* **READING PASSAGE**
* * * * * * * * *
Although these reasons for adopting HLS design
methodology are common to both ASIC and FPGA designers,
we also see additional forces that push the FPGA designers for
faster adoption of HLS tools.
Less pressure for formal verification: The ASIC
manufacturing cost in nanometer IC technologies is well
over $1M [109]. There is tremendous pressure for the
ASIC designers to achieve first tape-out success. Yet
formal verification tools for HLS are not mature, and
simulation coverage can be limited for multi-million gate
SOC designs. This is a significant barrier for HLS
adoption in the ASIC world. However, for FPGA
designs, in-system simulation is possible with much
wider simulation coverage. Design iterations can be
done quickly and inexpensively without huge
manufacturing costs.
Ideal for platform-based synthesis: Modern FPGAs
embed many pre-defined/fabricated IP components, such
as arithmetic function units, embedded memories,
embedded processors, and embedded system buses.
These pre-defined building blocks can be modeled
precisely ahead of time for each FPGA platform and, to
a large extent, confine the design space. As a result, it is
possible for modern HLS tools to apply a platform-based
design methodology [51] and achieve higher quality of
results (QoR).
More pressure for time-to-market: FPGA platforms
are often selected for systems where time-to-market is
critical, in order to avoid long chip design and
manufacturing cycles. Hence, designers may accept
increased performance, power, or cost in order to reduce
design time. As shown in Section IX, modern HLS tools
put this tradeoff in the hands of a designer allowing
significant reduction in design time or, with additional
effort, quality of result comparable to hand-written RTL.
* * * * * * * * *
* **MATERIAL PROVIDED**
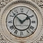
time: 1:52
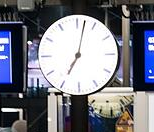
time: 7:02
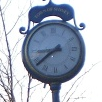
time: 8:38
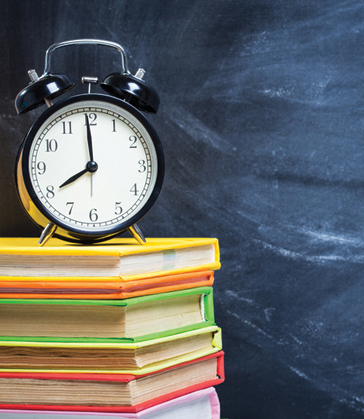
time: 7:59
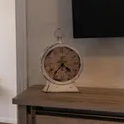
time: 4:35
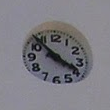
* * * * * * * * *
* **WORK TO BE COMPLETED**
Continue the passage about why FPGA designers adopt high-level synthesis tools faster than ASIC designers, starting after its last sentence.

* **RESPONSE FOR THIS EXERCISE**
Accelerated or reconfigurable computing calls for
C/C++ based compilation/synthesis to FPGAs: Recent
advances in FPGAs have made reconfigurable
computing platforms feasible to accelerate many high-
performance computing (HPC) applications, such as
image and video processing, financial analytics,
bioinformatics, and scientific computing applications.
Since RTL programming in VHDL or Verilog is
unacceptable to most application software developers, it
is essential to provide a highly automated
compilation/synthesis flow from C/C++ to FPGAs.
As a result, a growing number of FPGA designs are
produced using HLS tools. Some example application
domains include 3G/4G wireless systems [38][81], aerospace
applications [75], image processing [27], lithography
simulation [13], and cosmology data analysis [52]. Xilinx is
also in the process of incorporating HLS solutions in their
Video Development Kit [116] and DSP Develop Kit [97] for
all Xilinx customers.
This paper discusses the reasons behind the recent success
in deploying HLS solutions to the FPGA community. In
Section II we review the evolution of HLS systems and
summarize the key lessons learned. In Sections IV-VIII, using
a state-of-art HLS tool as an example, we discuss some key
reasons for the wider adoption of HLS solutions in the FPGA
design community, including wide language coverage and
robust compilation technology, platform-based modeling,
advancement in core HLS algorithms, improvements on
simulation and verification flow, and the availability of
domain-specific design templates. Then, in Section IX, we
present the HLS results on several real-life industrial designs
and compare with manual RTL implementations. Finally, in
Section X, we conclude the paper with discussions of future
challenges and opportunities.
II. E
VOLUTION OF HIGH
-
LEVEL SYNTHESIS FOR
FPGA
In this section we briefly review the evolution of high-level
synthesis by looking at representative tools. Compilers for
high-level languages have been successful in practice since the
1950s. The idea of automatically generating circuit
implementations from high-level behavioral specifications
arises naturally with the increasing design complexity of
integrated circuits. Early efforts (in the 1980s and early 1990s)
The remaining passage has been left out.